At the touch of a fingertip, three iPhone applications created by Dan Ariely, James B. Duke professor of behavioral economics, and his research team will help users make better, more rational decisions. 

Forecast to launch in the Apple iPhone app store next month, these applications will provide a channel for Ariely to study people’s behavior in real time as each person who purchases one of these applications can be a subject in one of his behavioral studies. 

The three applications, tentatively named “Perspective,” “At A Boy,” and “Procrastination Buster” will be a window into subjects’ lives, said Samuel Iglesias, a graduate student in the Fuqua School of Business and a member of Ariely’s research team. 

“Perspective” lets a user choose 10 to 15 people he trusts and deem them his “Outside Perspective.” When making a decision, users select a person from an “Outside Perspective” and is asked to imagine what that person would do in their position. “Perspective” can then send an e-mail to the chosen person, who responds with what he or she really would have done. This feedback creates an opportunity for long-term learning Ariely said. 

“Simply by thinking about what other people would do… helps you make a more rational decision,” Iglesias said.

People have a difficult time choosing between two things if they are very different but yield about equal amounts of utility or happiness, Ariely said. The “Procrastination Buster” app prevents users from prolonging decisions like this. A user enters a dilemma and sets a deadline for the decision. If users have not made a decision by the due date, the application will decide for them. If they do not like the outcome, they can choose the other option.

Ariely compared the “Procrastination Buster” to flipping a coin.

“When the coin is in the air, you often will know which side you want it to land on,” he said. In essence, the application does not make the decision for the user, but terminates the cycle of comparing one option over the other and sheds light on what she truly prefers.

The third application is not about decision-making. It is about happiness. “At A Boy” gives users random compliments on demand. 

“At A Boy” was fueled by past studies that showed compliments, even from strangers, could better a person’s mood. Users could turn to their phone and see Iglesias’ compliment: “You have the extra something that can take you to the next level.” Compliments can be rated and users can submit their own. The goal for Ariely’s team is to build a database of compliments and send out highly rated ones more often. 

Iglesias and Nithim Varam, a research assistant from Ariely’s team, said they are confident these applications will be popular among iPhone users.

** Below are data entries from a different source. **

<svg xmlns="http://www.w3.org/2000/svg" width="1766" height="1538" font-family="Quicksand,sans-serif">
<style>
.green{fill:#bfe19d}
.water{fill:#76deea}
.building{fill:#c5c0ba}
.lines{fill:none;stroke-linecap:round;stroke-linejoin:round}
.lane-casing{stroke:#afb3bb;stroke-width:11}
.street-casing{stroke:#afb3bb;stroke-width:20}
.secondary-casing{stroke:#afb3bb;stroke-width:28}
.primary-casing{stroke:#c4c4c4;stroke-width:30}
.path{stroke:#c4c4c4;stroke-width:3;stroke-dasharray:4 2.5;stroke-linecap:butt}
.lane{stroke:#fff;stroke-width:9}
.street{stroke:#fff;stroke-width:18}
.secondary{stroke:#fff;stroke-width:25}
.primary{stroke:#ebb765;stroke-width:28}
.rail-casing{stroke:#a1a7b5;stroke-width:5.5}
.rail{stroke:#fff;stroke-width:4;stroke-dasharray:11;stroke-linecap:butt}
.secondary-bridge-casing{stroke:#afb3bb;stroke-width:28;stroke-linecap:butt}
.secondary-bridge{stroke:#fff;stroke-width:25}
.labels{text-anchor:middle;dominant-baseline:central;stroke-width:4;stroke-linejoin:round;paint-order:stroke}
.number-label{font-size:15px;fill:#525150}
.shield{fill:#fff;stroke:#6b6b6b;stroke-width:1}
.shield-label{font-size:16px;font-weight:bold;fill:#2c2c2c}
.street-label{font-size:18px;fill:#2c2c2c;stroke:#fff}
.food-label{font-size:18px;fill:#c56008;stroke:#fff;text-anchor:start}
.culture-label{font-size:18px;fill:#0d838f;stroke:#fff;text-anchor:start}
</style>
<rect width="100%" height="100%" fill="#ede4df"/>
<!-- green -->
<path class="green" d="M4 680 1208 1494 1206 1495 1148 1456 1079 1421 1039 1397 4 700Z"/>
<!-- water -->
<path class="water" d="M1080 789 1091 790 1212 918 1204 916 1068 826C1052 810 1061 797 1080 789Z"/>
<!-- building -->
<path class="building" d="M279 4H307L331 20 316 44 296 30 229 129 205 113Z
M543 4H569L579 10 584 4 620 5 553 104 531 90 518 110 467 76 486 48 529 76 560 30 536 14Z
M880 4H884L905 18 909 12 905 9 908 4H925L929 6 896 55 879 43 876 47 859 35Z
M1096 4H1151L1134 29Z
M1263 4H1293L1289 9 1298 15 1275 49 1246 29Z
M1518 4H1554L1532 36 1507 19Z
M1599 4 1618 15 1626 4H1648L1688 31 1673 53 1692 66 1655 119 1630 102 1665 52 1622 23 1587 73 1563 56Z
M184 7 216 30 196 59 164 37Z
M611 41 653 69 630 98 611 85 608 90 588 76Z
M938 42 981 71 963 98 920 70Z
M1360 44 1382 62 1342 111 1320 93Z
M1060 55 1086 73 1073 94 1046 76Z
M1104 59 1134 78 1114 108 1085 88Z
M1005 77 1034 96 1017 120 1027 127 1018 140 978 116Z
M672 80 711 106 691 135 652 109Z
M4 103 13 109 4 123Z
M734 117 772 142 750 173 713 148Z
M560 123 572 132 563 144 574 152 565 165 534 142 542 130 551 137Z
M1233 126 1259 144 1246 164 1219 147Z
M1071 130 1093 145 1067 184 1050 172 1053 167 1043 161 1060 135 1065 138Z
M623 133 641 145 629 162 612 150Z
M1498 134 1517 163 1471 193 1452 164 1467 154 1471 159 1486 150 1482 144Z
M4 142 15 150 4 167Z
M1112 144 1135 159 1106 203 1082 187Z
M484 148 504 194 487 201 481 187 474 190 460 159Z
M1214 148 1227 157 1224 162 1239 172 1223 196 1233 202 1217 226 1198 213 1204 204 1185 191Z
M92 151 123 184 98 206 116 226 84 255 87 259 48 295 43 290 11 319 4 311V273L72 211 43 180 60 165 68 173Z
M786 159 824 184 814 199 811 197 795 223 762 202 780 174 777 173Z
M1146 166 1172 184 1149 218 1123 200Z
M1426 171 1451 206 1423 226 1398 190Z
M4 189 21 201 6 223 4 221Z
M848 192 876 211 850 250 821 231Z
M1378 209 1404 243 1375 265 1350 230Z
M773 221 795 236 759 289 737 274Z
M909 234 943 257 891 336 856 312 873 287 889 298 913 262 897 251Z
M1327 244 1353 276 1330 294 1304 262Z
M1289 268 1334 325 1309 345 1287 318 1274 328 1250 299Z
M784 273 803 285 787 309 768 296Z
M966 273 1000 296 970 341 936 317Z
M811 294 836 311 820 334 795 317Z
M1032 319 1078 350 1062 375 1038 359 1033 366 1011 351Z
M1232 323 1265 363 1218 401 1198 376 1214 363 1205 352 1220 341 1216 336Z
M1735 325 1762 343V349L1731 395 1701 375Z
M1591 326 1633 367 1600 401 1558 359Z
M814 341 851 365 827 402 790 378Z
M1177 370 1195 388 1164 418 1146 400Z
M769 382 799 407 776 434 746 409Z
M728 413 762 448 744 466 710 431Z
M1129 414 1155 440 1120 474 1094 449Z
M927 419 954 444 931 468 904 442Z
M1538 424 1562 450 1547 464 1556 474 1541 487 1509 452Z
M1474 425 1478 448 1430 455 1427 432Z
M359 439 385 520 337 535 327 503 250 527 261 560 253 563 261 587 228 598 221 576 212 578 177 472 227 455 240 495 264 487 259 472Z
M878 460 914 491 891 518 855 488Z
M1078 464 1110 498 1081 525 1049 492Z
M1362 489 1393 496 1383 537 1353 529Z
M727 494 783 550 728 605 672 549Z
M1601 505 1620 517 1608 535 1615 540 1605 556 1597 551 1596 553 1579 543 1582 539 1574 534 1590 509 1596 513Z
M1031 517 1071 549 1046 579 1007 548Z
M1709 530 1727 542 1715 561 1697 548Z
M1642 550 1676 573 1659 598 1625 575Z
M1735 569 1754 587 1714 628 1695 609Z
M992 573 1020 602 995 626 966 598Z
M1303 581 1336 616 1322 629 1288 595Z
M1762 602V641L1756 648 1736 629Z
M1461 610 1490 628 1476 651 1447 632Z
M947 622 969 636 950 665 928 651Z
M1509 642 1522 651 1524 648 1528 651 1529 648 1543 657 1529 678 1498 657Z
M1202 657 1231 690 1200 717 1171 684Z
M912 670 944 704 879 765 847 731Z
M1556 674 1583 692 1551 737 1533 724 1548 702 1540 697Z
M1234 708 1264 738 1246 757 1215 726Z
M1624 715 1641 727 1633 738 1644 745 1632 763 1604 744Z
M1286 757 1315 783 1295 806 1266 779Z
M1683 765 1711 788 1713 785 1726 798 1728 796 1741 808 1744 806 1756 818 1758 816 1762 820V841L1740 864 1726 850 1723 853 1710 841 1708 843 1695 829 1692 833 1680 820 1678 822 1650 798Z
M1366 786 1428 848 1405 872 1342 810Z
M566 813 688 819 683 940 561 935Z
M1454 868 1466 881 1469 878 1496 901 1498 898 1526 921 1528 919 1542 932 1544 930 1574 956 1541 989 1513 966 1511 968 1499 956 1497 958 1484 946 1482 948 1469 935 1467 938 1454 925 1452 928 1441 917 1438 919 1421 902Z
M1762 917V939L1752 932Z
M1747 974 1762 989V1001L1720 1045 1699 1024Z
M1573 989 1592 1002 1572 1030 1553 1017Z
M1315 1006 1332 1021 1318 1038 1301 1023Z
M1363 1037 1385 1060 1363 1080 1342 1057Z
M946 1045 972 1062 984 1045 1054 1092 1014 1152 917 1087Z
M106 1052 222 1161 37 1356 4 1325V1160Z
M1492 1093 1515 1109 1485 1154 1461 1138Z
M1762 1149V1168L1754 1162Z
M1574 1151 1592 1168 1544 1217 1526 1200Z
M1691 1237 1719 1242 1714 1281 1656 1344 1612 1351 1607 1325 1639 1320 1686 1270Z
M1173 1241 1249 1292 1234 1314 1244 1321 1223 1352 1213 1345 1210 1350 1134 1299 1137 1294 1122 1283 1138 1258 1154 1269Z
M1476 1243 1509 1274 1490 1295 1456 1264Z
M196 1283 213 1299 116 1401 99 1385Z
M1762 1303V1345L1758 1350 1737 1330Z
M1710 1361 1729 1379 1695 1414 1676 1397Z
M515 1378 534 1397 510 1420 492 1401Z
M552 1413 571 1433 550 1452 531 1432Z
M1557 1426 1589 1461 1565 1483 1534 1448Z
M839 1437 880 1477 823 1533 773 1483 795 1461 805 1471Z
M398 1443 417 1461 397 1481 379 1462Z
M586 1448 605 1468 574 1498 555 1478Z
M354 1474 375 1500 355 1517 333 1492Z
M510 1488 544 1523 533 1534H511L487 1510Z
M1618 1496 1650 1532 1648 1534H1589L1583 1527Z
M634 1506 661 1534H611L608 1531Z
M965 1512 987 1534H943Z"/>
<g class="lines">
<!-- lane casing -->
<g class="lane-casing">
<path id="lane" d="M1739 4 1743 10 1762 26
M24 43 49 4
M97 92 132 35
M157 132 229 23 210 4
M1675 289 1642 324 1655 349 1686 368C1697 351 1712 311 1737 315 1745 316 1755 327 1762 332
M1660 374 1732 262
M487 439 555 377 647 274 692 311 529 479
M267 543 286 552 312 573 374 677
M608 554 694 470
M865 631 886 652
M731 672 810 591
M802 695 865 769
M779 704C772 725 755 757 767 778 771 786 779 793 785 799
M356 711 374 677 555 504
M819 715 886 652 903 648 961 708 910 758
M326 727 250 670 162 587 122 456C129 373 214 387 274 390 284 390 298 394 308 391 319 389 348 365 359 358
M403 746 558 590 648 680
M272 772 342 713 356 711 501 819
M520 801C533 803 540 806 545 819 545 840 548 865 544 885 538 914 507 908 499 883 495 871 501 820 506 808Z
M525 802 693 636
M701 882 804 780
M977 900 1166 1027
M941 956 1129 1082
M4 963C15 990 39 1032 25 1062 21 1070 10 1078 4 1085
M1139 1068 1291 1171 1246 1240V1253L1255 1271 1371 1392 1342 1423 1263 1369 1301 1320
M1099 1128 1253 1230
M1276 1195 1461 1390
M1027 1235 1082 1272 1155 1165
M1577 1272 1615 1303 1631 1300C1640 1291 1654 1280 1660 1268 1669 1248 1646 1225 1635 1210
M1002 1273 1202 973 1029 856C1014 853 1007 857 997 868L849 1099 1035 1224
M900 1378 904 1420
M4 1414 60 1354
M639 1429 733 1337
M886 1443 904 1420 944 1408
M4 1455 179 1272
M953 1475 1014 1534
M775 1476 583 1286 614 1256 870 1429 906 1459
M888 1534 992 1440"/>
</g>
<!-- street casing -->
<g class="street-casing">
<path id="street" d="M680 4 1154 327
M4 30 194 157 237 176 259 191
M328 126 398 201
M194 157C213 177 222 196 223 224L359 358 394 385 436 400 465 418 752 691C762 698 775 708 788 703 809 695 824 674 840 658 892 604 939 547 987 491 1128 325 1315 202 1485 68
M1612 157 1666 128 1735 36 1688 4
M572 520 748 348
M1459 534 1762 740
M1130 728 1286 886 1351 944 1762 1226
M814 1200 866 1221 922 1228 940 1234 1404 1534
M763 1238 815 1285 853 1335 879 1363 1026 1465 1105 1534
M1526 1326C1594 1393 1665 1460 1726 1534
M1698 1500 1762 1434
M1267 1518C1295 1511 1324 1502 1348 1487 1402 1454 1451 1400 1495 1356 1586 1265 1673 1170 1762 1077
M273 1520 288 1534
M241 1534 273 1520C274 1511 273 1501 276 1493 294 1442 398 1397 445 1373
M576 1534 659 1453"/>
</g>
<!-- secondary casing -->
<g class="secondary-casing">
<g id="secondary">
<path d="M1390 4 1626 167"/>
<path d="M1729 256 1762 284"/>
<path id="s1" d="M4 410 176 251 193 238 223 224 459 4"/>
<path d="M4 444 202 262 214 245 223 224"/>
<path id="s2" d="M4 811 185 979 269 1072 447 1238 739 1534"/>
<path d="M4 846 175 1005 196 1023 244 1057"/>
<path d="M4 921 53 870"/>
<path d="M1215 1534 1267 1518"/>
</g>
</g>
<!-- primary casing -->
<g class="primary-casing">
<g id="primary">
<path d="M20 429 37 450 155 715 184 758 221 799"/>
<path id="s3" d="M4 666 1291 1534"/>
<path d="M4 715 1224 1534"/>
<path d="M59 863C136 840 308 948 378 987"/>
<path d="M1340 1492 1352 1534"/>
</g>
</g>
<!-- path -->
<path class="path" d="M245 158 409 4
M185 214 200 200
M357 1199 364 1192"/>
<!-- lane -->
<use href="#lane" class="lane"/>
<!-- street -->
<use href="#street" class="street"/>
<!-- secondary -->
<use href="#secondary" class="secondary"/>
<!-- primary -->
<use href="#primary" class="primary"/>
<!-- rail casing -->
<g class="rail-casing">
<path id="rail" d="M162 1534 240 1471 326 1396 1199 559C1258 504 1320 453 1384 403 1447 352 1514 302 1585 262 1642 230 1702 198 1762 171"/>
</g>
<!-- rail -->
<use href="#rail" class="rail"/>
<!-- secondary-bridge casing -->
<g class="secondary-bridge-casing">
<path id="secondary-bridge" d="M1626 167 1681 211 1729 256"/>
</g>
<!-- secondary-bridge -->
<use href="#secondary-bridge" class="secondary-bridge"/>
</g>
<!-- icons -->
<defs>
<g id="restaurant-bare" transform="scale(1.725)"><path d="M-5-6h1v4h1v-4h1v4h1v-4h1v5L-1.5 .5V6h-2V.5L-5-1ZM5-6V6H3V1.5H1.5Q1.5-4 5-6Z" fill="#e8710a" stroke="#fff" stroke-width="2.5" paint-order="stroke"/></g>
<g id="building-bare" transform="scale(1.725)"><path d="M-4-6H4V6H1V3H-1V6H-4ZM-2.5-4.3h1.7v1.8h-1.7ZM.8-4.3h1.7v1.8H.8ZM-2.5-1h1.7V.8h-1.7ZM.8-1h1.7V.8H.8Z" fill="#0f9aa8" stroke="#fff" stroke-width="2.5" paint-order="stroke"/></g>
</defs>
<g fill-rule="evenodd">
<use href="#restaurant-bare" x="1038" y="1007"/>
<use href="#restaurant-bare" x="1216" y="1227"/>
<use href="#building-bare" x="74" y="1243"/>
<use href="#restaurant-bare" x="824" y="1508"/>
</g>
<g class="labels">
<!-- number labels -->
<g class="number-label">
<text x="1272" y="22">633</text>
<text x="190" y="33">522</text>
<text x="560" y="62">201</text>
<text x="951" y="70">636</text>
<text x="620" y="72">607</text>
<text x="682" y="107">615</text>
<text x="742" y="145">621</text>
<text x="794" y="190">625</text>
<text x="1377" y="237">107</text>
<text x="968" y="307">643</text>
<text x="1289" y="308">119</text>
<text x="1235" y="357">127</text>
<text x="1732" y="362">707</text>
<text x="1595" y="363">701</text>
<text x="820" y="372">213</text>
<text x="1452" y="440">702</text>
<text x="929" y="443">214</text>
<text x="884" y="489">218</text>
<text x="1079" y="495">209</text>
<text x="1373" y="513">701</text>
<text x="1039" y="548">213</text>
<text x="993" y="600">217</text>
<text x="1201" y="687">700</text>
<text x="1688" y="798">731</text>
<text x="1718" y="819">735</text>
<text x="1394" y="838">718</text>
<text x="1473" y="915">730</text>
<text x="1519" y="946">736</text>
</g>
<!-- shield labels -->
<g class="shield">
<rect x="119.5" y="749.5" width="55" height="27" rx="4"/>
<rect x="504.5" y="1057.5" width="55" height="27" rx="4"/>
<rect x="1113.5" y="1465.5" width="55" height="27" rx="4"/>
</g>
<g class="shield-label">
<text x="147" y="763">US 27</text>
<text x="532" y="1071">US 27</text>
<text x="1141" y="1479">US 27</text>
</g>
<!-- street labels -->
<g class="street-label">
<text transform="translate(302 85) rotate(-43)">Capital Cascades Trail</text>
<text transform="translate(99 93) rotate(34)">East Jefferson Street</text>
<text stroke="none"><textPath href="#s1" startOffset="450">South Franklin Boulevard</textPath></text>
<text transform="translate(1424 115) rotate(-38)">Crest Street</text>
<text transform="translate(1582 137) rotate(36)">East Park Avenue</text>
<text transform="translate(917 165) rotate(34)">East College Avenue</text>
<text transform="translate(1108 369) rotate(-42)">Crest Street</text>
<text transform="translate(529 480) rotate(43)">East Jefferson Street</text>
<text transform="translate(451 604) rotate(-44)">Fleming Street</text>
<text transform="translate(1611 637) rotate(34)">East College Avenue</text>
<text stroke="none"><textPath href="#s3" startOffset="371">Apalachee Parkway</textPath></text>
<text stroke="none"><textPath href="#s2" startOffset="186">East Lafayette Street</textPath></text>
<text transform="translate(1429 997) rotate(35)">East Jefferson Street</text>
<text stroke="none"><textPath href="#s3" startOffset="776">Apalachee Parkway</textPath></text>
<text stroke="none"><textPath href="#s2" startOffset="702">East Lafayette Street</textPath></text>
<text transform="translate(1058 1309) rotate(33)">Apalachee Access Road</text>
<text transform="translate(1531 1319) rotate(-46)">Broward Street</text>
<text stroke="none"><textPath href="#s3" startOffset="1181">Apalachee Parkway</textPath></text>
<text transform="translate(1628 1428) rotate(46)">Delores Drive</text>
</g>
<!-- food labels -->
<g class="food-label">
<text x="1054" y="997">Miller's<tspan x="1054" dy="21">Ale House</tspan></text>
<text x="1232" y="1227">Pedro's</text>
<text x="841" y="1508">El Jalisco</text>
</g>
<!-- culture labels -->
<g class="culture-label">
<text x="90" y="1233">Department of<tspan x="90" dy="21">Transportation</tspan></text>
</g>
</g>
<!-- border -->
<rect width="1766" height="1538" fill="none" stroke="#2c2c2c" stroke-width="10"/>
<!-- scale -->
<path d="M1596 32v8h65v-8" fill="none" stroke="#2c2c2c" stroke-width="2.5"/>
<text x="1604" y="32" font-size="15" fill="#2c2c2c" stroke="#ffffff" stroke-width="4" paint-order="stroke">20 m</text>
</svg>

“I see great value in apps,” Varam wrote in an e-mail. “When I have discussions with friends to get their feedback on the features of the apps, I can clearly see that they are excited and would be interested in using them.”

If users buy the new applications, Ariely’s team will profit in more than just dollars and cents.

 “We will find out what people are contemplating,” Ariely said. “Each application gives insight to the small detail of how they are making each decision.”